In case you don’t keep up, this year, a Facebook group formed to “create and worship” a lobster as a god — lobsters lack senescence, so technically speaking, they’re immortal (except they really, really aren’t). Some enterprising person decided that, since lobsters don’t age, they must also be all-knowing and all-powerful, and a meme was born. 

But another group quickly sprang up with plans to devour the other group’s lobster god (that Facebook group is private, and we’re respecting their important mission by not linking them here).

Soon, various other communities formed, but we’re not fans of third parties — as far as we’re concerned, this argument has two sides. Let’s look at this logically.

Fact: Lobsters aren’t really immortal.

While they lack senescence — the process of aging that affects humans and most other animals — lobsters inevitably succumb to disease, molting stress, various sea creatures, and people at Red Lobster who point at the tank and say “that one.” They’re no more immortal than any other animal.

Lobster in a bucket of ice with a sign with
Pictured: a creature that is not immortal. Photo by Louis Hansel @shotsoflouis on Unsplash.

Stripped of that power, lobsters are just sort of…normal sea creatures. They’re not particularly fascinating. They walk around clicking their claws and eating dead stuff off of the ocean floor. Very cool. We want something more from a deity.

Fact: Lobsters were once considered a low-class food.

Per Gizmodo, lobsters were considered unfit for consumption well through the Victorian period.

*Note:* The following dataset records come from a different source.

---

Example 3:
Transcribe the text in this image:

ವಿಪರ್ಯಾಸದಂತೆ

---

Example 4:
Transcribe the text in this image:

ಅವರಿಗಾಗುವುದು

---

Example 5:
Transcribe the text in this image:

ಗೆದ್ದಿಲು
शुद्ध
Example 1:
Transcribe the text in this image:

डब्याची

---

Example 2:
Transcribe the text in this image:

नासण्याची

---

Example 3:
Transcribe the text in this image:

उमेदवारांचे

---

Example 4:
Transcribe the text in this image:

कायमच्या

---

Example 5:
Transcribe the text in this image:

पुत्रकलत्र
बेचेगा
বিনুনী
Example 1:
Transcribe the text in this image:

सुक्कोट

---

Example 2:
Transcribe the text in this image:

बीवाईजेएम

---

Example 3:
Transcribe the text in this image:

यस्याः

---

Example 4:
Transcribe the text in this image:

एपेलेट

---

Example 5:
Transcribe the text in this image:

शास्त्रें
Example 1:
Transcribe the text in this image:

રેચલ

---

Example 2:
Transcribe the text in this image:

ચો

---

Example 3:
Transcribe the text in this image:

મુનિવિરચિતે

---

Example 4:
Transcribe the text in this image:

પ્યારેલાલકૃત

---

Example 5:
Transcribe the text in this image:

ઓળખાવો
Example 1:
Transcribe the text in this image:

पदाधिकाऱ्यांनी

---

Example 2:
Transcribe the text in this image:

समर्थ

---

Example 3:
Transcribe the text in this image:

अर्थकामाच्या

Granted, at the time, people only ate dead lobsters, not live ones, but the crustaceans were solely consumed by poor folk, indentured servants, and prisoners. 

But in the 20th century, the upper classes realized what poor folk had always known: Lobsters were delicious if you covered them in butter. In the late 19th century, lobsters became a delicacy, and today, lobster goes for $5 a pound or more.

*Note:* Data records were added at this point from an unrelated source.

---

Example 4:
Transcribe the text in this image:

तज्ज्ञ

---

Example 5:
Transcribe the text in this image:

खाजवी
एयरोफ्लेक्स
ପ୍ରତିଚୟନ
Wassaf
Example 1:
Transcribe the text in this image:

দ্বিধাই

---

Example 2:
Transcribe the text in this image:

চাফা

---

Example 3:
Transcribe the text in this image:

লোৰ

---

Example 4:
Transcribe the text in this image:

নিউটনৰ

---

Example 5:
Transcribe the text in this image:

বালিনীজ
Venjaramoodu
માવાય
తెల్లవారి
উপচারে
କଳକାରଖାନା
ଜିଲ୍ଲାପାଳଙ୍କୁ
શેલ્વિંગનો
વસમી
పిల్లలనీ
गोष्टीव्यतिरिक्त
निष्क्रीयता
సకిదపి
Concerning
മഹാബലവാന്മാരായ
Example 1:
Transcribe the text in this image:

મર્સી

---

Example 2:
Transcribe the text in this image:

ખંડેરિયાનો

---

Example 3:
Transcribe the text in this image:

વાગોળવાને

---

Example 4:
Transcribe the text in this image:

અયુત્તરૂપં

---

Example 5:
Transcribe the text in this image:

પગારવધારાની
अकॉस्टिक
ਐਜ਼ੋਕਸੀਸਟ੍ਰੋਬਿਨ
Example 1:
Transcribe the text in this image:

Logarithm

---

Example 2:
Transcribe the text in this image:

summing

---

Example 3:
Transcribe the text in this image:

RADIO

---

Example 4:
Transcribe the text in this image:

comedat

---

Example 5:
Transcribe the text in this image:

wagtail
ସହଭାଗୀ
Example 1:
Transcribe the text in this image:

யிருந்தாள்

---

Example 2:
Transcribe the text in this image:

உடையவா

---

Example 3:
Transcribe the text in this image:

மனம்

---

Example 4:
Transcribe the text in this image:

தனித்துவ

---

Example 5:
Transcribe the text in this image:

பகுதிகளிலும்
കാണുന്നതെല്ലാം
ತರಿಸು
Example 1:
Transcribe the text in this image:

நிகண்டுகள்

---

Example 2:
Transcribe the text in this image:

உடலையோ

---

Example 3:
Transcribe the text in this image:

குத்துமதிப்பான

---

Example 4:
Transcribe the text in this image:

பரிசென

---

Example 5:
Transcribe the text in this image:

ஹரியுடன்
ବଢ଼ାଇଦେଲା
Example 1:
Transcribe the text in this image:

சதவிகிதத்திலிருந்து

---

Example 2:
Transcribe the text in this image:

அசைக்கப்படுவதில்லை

So, how does this relate to the lobster god controversy? Simple: Eating the lobster is a populist position. We’re fighting back against centuries of culinary oppression by resisting the urge to put a lobster on a pedestal — we’re fighting back against tyranny by kidnapping and eating the lobster God. 

Fact: Lobsters have really strange anatomy.

Lobsters have two stomachs, including one behind their freaking eyes, and their kidneys are in their heads. When lobsters mate, the female carries the fertilized eggs until she decides that the time is right to have a baby. When the mother finally unleashes her horde of lobster babies onto the world, they stay on her legs for 9 to 11 months.

No creature this bizarre deserves worship. They’re evolutionary monsters, put on this earth to serve our appetites, not to benefit from our servitude. This is how we feel, and therefore it is indisputable.

Fact: Lobsters are cannibals.

We think that this is the single best argument for eating the lobster. Lobsters, by nature, are cannibals. They dine on smaller lobsters throughout their lives.

If we truly intend to worship a lobster god, shouldn’t we also remake ourselves in its image? That would mean consuming the precious lobster to obtain its strength. Perhaps, with enough lobster meat, we’ll learn how to regrow our own limbs and avoid aging. More likely, we’ll just get tired for a while. Either way, the lobster would do the same thing to us. 

While the Urbo Editorial Board rarely takes strong positions, we stand firm on this one. Devour the lobster. Spill its clear blood. Break open its claws with one of those claw-breaking things. Smother it in butter. This is 2020, and it’s never been more important to take a stand. It is time to eat the lobster.